La llegada del COVID-19 a nuestro país ha supuesto la implementación de medidas que, en cualquier otro contexto, no estaríamos dispuestos a tolerar. Los toques de queda, las restricciones a las reuniones sociales y, en general, la limitación del libre tránsito por parte de las Fuerzas Armadas son disposiciones que se entienden en el contexto de una pandemia, pero que, por lo excepcional y severo de lo que entrañan, demandan mucha responsabilidad de las autoridades que las ponen en práctica. No son una oportunidad para que algunos excedan las potestades que la ley les asigna.
Desde este espacio ya hemos llamado la atención sobre ciertos excesos cometidos durante la crisis sanitaria. A pocas semanas de declarada la cuarentena en marzo, por ejemplo, criticamos el uso de la fuerza por parte del capitán EP Christian Cueva Valle, quien abofeteó a un ciudadano que incumplió las reglas del aislamiento social. Asimismo, llamamos la atención sobre el “cierre de fronteras distritales” que ese mismo mes ensayó el alcalde de La Molina, Álvaro Paz de la Barra. Una medida de pertinencia y legalidad cuestionables.

:::

-- QUÉ SE PIDE --
Devuelve en copia literal el fragmento del texto sobre las medidas contra el COVID-19 que empieza en las palabras "La llegada del" y termina después de "ley les asigna.".

:::

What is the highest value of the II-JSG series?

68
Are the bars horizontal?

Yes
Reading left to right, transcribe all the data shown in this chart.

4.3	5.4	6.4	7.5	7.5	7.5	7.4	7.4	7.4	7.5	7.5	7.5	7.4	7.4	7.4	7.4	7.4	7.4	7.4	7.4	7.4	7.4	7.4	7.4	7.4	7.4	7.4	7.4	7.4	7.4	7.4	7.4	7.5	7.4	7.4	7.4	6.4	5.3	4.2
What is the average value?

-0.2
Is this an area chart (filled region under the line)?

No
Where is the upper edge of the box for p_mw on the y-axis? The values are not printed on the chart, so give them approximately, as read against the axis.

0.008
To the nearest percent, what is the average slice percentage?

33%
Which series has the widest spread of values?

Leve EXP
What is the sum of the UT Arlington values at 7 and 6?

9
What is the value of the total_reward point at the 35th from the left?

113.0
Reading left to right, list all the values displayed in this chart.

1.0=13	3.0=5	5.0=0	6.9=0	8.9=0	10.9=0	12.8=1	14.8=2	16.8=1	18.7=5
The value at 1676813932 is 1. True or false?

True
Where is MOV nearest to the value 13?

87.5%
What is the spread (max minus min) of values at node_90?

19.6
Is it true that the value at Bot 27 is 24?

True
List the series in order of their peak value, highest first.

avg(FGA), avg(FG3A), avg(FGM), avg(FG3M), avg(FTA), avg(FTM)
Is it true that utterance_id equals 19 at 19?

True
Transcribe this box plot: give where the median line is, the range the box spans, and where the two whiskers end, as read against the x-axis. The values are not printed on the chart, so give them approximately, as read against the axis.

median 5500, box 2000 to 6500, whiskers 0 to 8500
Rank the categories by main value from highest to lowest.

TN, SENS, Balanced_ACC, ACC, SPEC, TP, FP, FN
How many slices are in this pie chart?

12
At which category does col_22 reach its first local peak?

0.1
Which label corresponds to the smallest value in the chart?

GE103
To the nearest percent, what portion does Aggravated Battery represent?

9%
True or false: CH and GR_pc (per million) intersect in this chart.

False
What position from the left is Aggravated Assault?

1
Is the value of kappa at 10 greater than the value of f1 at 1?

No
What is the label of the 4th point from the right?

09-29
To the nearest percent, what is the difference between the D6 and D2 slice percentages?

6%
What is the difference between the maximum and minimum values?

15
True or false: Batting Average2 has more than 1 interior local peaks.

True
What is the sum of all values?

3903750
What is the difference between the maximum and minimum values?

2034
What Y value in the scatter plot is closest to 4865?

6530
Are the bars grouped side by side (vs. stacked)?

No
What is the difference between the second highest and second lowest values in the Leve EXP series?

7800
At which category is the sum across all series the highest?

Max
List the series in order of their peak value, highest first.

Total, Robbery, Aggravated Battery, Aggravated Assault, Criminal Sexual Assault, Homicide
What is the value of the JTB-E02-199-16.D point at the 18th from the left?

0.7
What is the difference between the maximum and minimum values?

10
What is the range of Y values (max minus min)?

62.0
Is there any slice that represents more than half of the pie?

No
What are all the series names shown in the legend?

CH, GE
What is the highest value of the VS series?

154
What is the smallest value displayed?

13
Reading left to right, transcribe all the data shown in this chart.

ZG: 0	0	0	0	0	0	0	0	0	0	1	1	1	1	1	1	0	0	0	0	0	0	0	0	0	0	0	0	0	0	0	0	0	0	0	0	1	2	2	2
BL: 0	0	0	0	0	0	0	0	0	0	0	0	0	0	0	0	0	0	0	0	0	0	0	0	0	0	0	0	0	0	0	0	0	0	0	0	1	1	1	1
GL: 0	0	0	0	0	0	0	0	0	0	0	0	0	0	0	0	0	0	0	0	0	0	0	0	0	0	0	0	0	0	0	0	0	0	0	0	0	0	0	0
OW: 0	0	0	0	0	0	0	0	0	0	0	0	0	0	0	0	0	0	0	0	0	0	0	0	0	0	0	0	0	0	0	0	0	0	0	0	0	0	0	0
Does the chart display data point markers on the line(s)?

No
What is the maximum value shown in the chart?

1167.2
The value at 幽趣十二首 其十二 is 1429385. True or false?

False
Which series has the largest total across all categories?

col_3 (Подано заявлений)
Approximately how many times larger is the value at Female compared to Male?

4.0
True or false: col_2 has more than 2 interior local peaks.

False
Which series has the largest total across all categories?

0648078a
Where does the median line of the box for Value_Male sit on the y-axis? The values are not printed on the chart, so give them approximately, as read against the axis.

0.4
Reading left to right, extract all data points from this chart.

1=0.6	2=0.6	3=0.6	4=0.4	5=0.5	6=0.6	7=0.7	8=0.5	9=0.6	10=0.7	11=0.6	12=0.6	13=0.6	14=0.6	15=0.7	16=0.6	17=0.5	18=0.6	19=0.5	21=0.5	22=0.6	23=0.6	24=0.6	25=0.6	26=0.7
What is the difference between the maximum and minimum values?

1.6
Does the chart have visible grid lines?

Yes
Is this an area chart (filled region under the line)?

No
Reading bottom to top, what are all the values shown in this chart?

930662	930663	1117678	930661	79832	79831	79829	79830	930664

:::

-- ESPACIO DE RESPUESTA --
La llegada del COVID-19 a nuestro país ha supuesto la implementación de medidas que, en cualquier otro contexto, no estaríamos dispuestos a tolerar. Los toques de queda, las restricciones a las reuniones sociales y, en general, la limitación del libre tránsito por parte de las Fuerzas Armadas son disposiciones que se entienden en el contexto de una pandemia, pero que, por lo excepcional y severo de lo que entrañan, demandan mucha responsabilidad de las autoridades que las ponen en práctica. No son una oportunidad para que algunos excedan las potestades que la ley les asigna.